* [Data shown]
━━━━━━━━━━━━━━━━

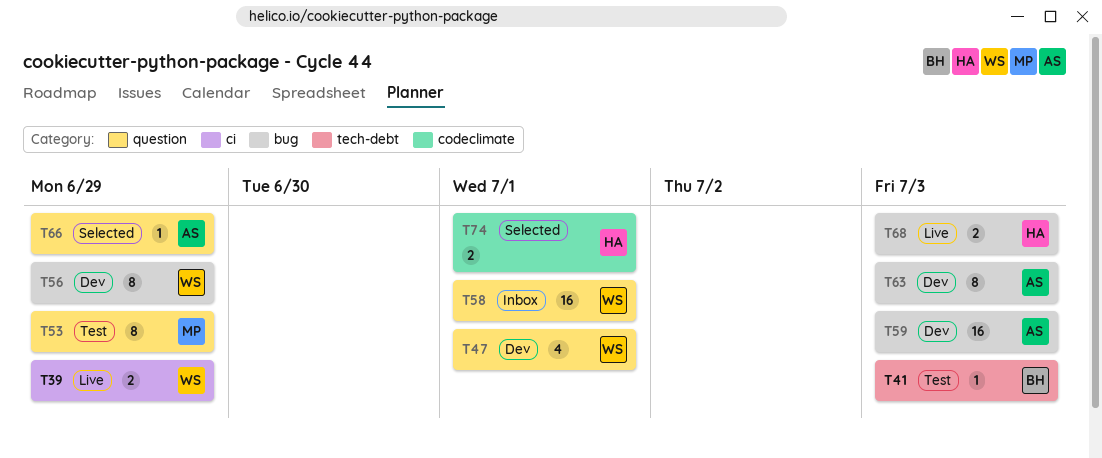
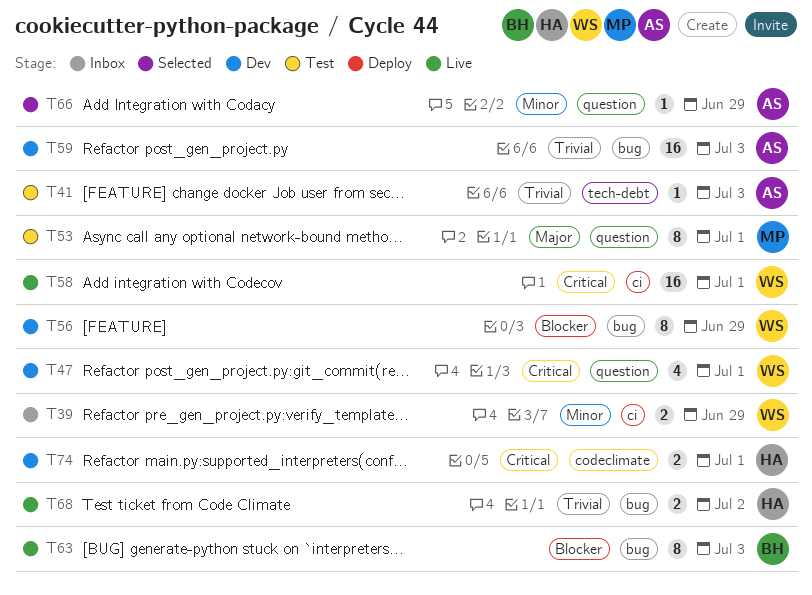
T39, status: Live -> Inbox
T41, owner: BH -> AS
T53, due: Jun 29 -> Jul 1
T58, status: Inbox -> Live
T58, label: question -> ci
T63, status: Dev -> Live
T63, owner: AS -> BH
T68, due: Jul 3 -> Jul 2
T74, status: Selected -> Dev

━━━━━━━━━━━━━━━━

* [Exercise] Write the lines out again exactly, beginning at the line that contains "T41, owner: BH -> AS" and stopping only at the final line of the listing above.

* [Written answer]
T41, owner: BH -> AS
T53, due: Jun 29 -> Jul 1
T58, status: Inbox -> Live
T58, label: question -> ci
T63, status: Dev -> Live
T63, owner: AS -> BH
T68, due: Jul 3 -> Jul 2
T74, status: Selected -> Dev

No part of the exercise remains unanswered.